In a beautiful way I was praying in my room one night, um just before a simple crucifix and I, yeah I had an experience. It was very simple, but very profound, um in my own heart, where I was having this conversation quite openly with the Lord saying like if you just told me why, if you just explained things to me, then I would give an easy yes, you know. And I felt like the Lord, just in His tenderness in that moment broke a little bit of that darkness of the months prior, and kind of lifted my eyes to His in a way to say I don’t want you to give your yes to a bunch of circumstances that can fit into your realm of understanding. I want you to give your yes, this precious gift that you have of choosing, of willing, of desiring, I want you to give that to Me. And it was almost as though He was saying, like, am I enough?
You know, and that is really the question that trust asks, is God saying you trust me not for what necessarily I give you or what you understand about me, but do you trust me as a person, um as a Father, as a God, as a friend, right? And so, in that moment, it became beautifully, painfully clear that I actually was holding on to something that really wasn’t important. What was really important in that moment was this consent to God. This free, whole-hearted consent, um to give Him this unconditional yes that He had given me in creating me and loving me into life.”

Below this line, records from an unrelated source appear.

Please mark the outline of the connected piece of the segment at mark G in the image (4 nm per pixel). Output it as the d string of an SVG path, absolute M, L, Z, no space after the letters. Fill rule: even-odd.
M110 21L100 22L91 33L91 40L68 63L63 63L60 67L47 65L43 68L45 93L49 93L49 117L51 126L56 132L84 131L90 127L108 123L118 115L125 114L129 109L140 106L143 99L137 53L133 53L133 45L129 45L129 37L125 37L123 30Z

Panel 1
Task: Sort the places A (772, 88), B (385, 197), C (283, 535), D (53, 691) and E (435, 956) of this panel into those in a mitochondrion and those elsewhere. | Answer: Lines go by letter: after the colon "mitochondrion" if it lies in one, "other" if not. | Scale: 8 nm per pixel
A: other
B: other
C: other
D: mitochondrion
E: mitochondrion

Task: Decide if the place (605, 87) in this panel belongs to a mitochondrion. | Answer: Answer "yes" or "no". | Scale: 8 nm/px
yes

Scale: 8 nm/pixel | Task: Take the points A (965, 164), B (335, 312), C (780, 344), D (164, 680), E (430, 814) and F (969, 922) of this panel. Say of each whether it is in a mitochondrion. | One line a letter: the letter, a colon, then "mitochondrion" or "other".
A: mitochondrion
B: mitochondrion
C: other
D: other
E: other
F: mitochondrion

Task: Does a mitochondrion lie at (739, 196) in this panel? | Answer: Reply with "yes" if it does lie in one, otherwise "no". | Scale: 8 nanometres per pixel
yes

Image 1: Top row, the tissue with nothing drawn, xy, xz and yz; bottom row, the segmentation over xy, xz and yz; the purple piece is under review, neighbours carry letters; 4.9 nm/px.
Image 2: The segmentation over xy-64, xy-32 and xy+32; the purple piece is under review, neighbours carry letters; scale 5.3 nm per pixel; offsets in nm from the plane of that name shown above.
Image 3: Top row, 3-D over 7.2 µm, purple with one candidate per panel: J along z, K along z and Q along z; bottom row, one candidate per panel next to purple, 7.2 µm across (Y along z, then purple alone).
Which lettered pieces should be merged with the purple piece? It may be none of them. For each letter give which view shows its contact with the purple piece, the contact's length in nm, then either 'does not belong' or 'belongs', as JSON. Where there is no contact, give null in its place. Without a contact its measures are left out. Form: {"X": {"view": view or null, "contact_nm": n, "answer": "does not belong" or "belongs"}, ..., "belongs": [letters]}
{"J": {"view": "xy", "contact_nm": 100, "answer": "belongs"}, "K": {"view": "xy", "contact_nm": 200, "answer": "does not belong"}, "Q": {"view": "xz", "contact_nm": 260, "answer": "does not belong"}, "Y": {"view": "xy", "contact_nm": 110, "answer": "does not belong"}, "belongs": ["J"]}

One fruit of Sister’s profound moment with Christ was the creation of the Litany of Trust. She shares, “I needed trust, and God gave me a way to ask for it.” Sister recalls that the Litany of Trust poured from her in the moments following her realization that she needed to trust God with every aspect of her life, to trust not for what God can give or what she could understand about Him, but despite those things.
Like Sister Faustina Maria Pia, we hold on to things that are not important, and those things can impede our trust. God desires our free, whole-hearted consent to give Him an unconditional yes. Articulating her struggles of life with the Lord created space for God to come in and meet her, allowing her to give God permission to do what He wanted in her life and to show love through her. Now we can see how that moment of surrender and trust in God, that moment of complete vulnerability produced a great fruit not only for Sister Faustina in her life, but for all of us who have been gifted with this beautiful Litany of Trust.
This should be affirmation to you that your desire to hear God’s voice and your desire to know what God wants for you is a beginning of trust, it is a recognition that His will for you is good.
Keep going, friend. If you desire what He desires you are on the right path. Peel back the layers and keep diving in, go deeper and deeper into that yes, even if you can’t see how it could possibly work out. Ask yourself, is God enough for me?
If you too are struggling to trust without conditions in some area of your life or you simply want to learn to trust God more freely, I encourage you to turn to the Litany of Trust to aid in your surrender and deeper trust in the Lord.